If, instead of the intersex-pair weight-loss, we knew only that each woman lost 4 pounds more than each man, the A’s, B’s and associated quantities would still be the same, so we would reason that if each woman lost only as much as each man, then 18 · 4 = 72 fewer pounds would have been lost, so 342 – 72 = 270 pounds would have been lost. Therefore, each man lost 270 ÷ 30 = 9 pounds and each woman lost 9 + 4 = 13 pounds.
Practice Problems. Try these without using algebra. Determine four numbers: the total # of A’s and B’s, the total # of a specified item associated with the A’s and B’s, the # of the specified item associated with each A and the number of that item associated with each B. Then perform the appropriate operations with those numbers.
- If a cup of pudding has 135 calories and a cup of yogurt has 115 calories and 25 cups containing pudding or yogurt have 3,175 calories, how many of them contain pudding and how many contain yogurt?
- Bill went fishing and caught 14 trout and bass with a total weight of 82 pounds.
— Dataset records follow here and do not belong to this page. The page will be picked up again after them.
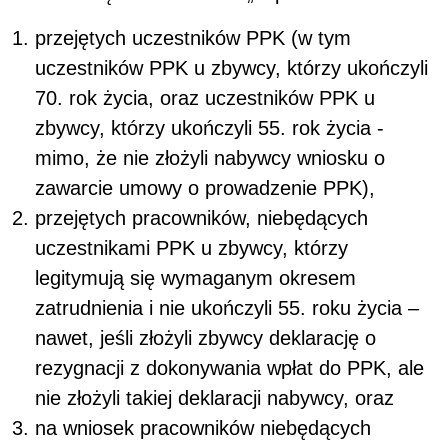
przejętych uczestników PPK (w tym
uczestników PPK u zbywcy, którzy ukończyli
70. rok życia, oraz uczestników PPK u
zbywcy, którzy ukończyli 55. rok życia -
mimo, że nie złożyli nabywcy wniosku o
zawarcie umowy o prowadzenie PPK),
przejętych pracowników, niebędących
uczestnikami PPK u zbywcy, którzy
legitymują się wymaganym okresem
zatrudnienia i nie ukończyli 55. roku życia –
nawet, jeśli złożyli zbywcy deklarację o
rezygnacji z dokonywania wpłat do PPK, ale
nie złożyli takiej deklaracji nabywcy, oraz
na wniosek pracowników niebędących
If each trout weighs 5 pounds and each bass weighs 7 pounds, how many of each did Bill catch?
- A factory assembly line can be programmed to produce gadgets or gizmos. It takes 2 minutes and 24 seconds to produce a gadget and a minute and 20 seconds to produce a gizmo. If 194 items are produced in 6 hours, how many of each item are produced?
- On the first leg of Bob’s 9-day cross-country trip, he drove 425 miles each day, and on the second leg, he drove 375 miles each day. If he drove a total of 3,525 miles, of how many days did each leg of the trip consist?
- The first leg of Emily’s cross-country trip was 4 days and the second leg was 7 days. On each day of the first leg, she drove 40 miles more than she did on each day of the second leg. If she drove a total of 4230 miles, how many miles per day did she drive on each leg of her trip? (Hint: This is like the third weight-loss problem.)